Exercise text:
::::

# Parents against train hobby



## TylerP42 (May 28, 2015)

(Not Sure where to post)

Basically, my parents are against me doing train photography, train spotting, and taking trains.

Not sure why, they won't tell me, other than "its weird"... I wanted to take a train ARB-DER For the Henry Ford Museum, but they told me no and offered no explanation other than "its useless to do that since we can drive"... I even offered to pay and got a no. I have no idea how to get them to see that this is a good hobby, but they will only tell me no. I can't even go down to my local train station and take pictures.

Any Suggestions?


----------



## AmtrakBlue (May 28, 2015)

Uh, oh. Sounds like they've visited AU (this forum). h34r: 

Just kidding.

Maybe ask them what activities they think are "normal" and then ask why those are "normal", but a love of trains is not?

Might also be because of your grandfather. Was he obsessed with trains? Did that interfere with his family life?

Or maybe your love of trains is a painful reminder of him (in a loving way).


----------



## caravanman (May 28, 2015)

Edited, as my sense of humour may not be everyone's sense of humor ... 

Ed


----------



## Swadian Hardcore (May 28, 2015)

People thought I was weird for liking buses. You're going to have to argue for it in a respectful way. For example, ask them why it's weird, then rebuff them. Though, frankly, my mother supported my bus enthusiasm as best she could.

Edit: Of course, if these weren't your parents, you could give them the old "I'll like what I want to like and nobody is going to do anything about it!"


----------



## CHamilton (May 28, 2015)

Tyler, everyone has hobbies. On this forum, you will see people who like (and sing and play) classical, jazz, hiphop and every other type of music; others who like diverse forms of transportation, including airplanes, cars and (as Swadian says) buses; others who are actors and work in movies, television, radio and theatre; others who enjoy every form of literature imaginable; others who participate in politics (often on different sides of the aisle); and on and on. We enjoy sports of every variety. We live in every corner of the US, and some live in Canada, the UK, Europe, and elsewhere.

What this group has in common is an interest in trains. That doesn't mean that we don't like cars; it just means that we recognize the beauty and utility of rail transportation. If you met most of us on the street, you'd never know that we were any different from anyone else.

There's nothing weird about our interest. Many famous people, from John Madden to Dan Akroyd, even Walt Disney and many others, enjoyed trains.

Most of us were lucky to have parents and grandparents who encouraged our interest. I'm sorry that your parents don't approve, but maybe you can find other relatives who do. There are a lot of us around.

Best wishes. Maybe we'll catch up with you someday.


----------



## TylerP42 (May 28, 2015)

Guess who just convinced their parents after about 2 hours of explaining my hobby to take ARB-DER Round trip! This guy! With help from all of you with your awesome points and support! Thanks guys! They are now going to be more supportive and willing to let me go and have fun! They said it like this "at least it ain't drugs..."


----------



## Steve4031 (May 28, 2015)

Congratulations. Enjoy. Most people don't get it. I'm glad you could convince your parents


----------



## SarahZ (May 28, 2015)

::::

Study material:
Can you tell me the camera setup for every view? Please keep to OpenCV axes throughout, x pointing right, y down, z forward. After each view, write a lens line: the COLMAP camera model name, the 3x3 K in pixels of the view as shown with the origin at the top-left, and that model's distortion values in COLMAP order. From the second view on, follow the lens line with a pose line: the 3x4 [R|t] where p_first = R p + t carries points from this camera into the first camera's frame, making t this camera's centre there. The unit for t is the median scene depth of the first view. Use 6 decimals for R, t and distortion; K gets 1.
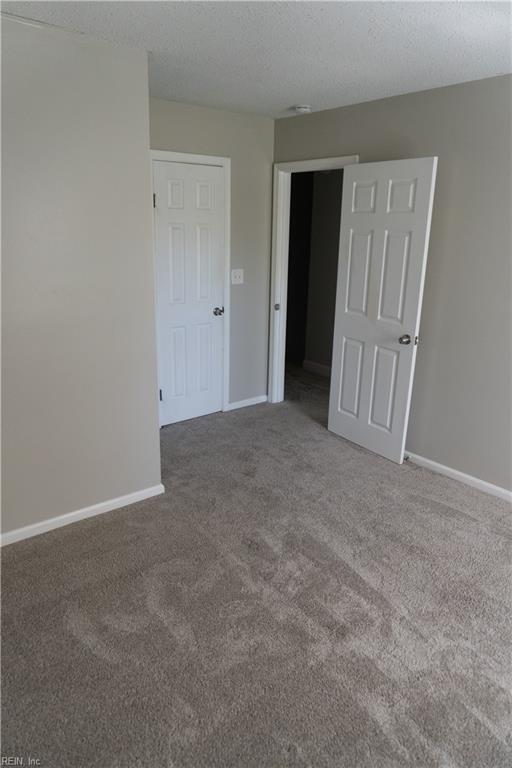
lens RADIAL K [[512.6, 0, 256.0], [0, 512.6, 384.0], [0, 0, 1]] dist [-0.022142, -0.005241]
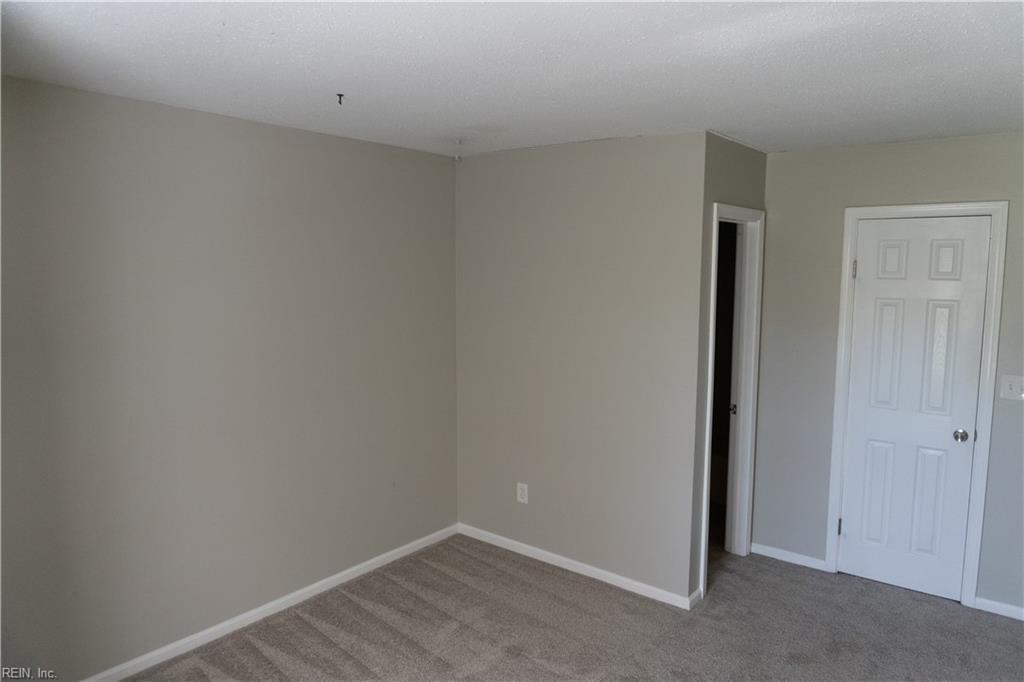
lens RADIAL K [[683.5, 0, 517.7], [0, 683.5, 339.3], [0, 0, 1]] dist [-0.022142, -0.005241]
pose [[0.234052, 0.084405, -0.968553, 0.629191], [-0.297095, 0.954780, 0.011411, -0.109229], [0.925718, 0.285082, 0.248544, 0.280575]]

::::

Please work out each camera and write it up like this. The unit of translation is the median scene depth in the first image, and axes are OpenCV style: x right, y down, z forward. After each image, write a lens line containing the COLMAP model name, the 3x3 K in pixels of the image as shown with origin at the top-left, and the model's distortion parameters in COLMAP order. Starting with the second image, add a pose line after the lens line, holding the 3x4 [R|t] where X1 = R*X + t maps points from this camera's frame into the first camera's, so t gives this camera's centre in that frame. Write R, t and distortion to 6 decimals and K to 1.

::::

Tasks to carry out:
A. Name each username that heads a post in the train hobby thread at the top of the page. List each one once.
B. Write the next part of the train hobby thread at the top of the page, picking up right after its final line.

Task responses:
A. TylerP42, AmtrakBlue, caravanman, Swadian Hardcore, CHamilton, Steve4031, SarahZ

B.
I've never understood why people feel the need to forbid someone to do something just because THEY think "it's weird". If it doesn't hurt anyone and it gives that person enjoyment, who cares? They should encourage you to pursue something that makes you happy.

My parents always had the "at least it isn't drugs" attitude about my passions. They hated most of the music I listened to and didn't like most of the artwork I put up in my room, but I was a good kid and didn't get in trouble, so they decided it was one of those "pick your battles" things.  I'm glad you were able to convince them to let you go.


----------



## CHamilton (May 28, 2015)

Congratulations, Tyler! I'm sure that we'll meet you on a train somewhere soon.


----------



## Anderson (May 29, 2015)

TylerP42 said:


> Guess who just convinced their parents after about 2 hours of explaining my hobby to take ARB-DER Round trip! This guy! With help from all of you with your awesome points and support! Thanks guys! They are now going to be more supportive and willing to let me go and have fun! They said it like this "at least it ain't drugs..."


Tyler,

I just wandered in here and I want to say that I very much sympathize with your situation. More than a few of us hit roadblocks with various hobbies growing up (my dad thought I was strange for not being into sports, for example); a good deal of that came from not being carbon copies of our respective parents and not fitting into a perfect little box.

Sometimes you just have to sit down and explain things to your parents. It can really go a long way towards bridging gaps like this...but it's going to be explaining things like I suspect you did (which can take an hour or two, or sometimes a _lot _more), not something simpler.

Anyhow, I'd like to join the chorus that is glad this worked out for you...and if we can be of assistance to you (including answering any questions you may have, no matter whether you think they're smart or stupid...just ask jis and Charlie, I ask plenty of "dumb" questions and I've been around for years) _please_ don't hesitate to ask us.


----------



## railiner (May 29, 2015)

Very interesting subject. Glad that it worked out for the OP, and the support given to him by the 'faithful' here, is very heartening.

As for the reason for the initial objection to the hobby....just another case of people fearing the unknown, and prejudice based on certain stereotypes, perhaps...


----------



## Swadian Hardcore (May 29, 2015)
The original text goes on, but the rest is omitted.